Louisiana Court of Appeal · Decided December 15, 1980 · Chiasson, Covington, Lear
394 So. 2d 658; 1980 La. App. LEXIS 5024 (Southern Reporter, Second Series)

Pike Burden Printing, Inc. v. Pike Burden, Inc.

Opinion of the Court

LEAR, Judge.

This is an appeal from adverse judgments rendered in favor of plaintiff-appellee, Pike Burden Printing, Inc., In Liquidation, and against Eldren P. Nalley and William R. Bell, defendants-appellants, and Ransome and Associates, Inc., third-party defendant-appellant.

By motion to dismiss, plaintiff-appellee challenges the right of defendants-appellants, Pike Burden, Inc., Eldren P. Nalley and William R. Bell to proceed by suspen-sive appeal, contending that the record reflects that defendants-appellants have failed to file the requisite bond. Finding merit in its motion, we dismiss the suspen-sive appeal, but maintain the devolutive appeal.

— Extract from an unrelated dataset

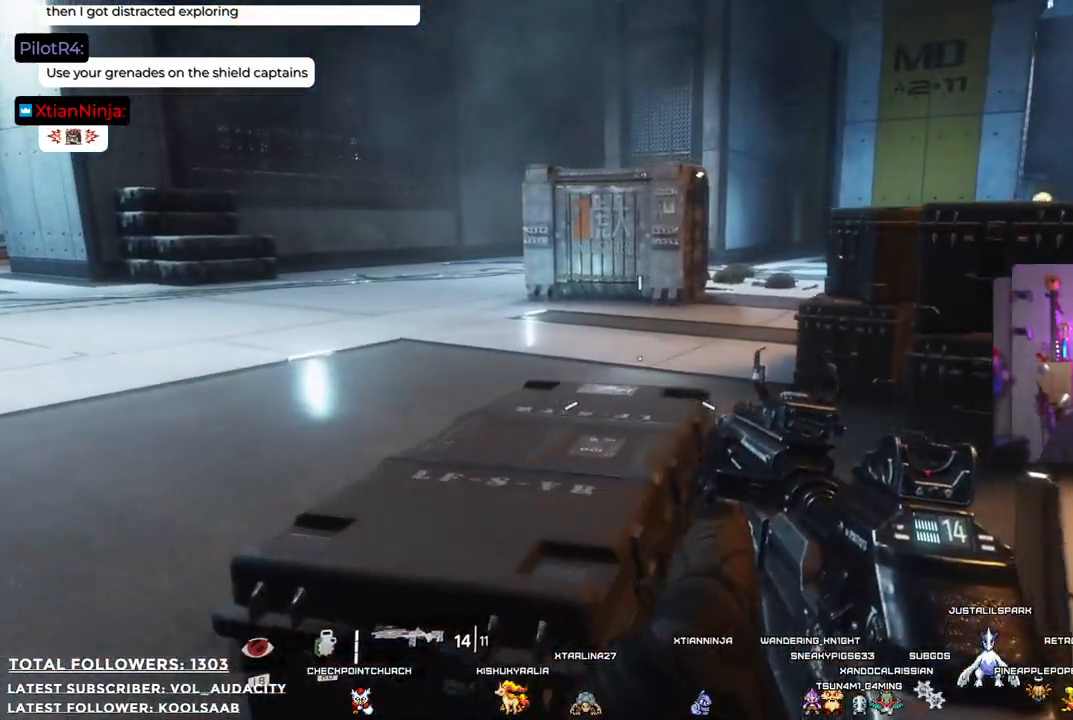
{"buttons": [], "left_stick": "up", "right_stick": "center", "events": [[200, "left_stick", "up-right"], [267, "right_stick", "right"], [350, "left_stick", "up"], [501, "right_stick", "center"]]}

Judgment was signed by the lower court on June 25, 1980. On August 5, 1980, defendants-appellants obtained an order granting a suspensive appeal, provided legally acceptable security be furnished. No bond was ever filed by defendants-appellants. The third-party defendant-appellant, Ransome and Associates, Inc., obtained an order granting a suspensive appeal and timely filed a bond which stated in pertinent part:

“THEREFORE, the undersigned, who is domiciled in this parish, hereby finds (sic) himself as surety for Ransome and Associates, Inc. and in favor of H. M. Cannon, Clerk of Court for the Parish of East Baton Rouge, in the sum of $28,000.00 as security that Ransome and Associates, Inc. will prosecute its appeal, and satisfy from the proceeds of its property any judgment that may be rendered against it and should it fail to satisfy the judgment the undersigned, as surety, will be liable for the amount of the judgment.”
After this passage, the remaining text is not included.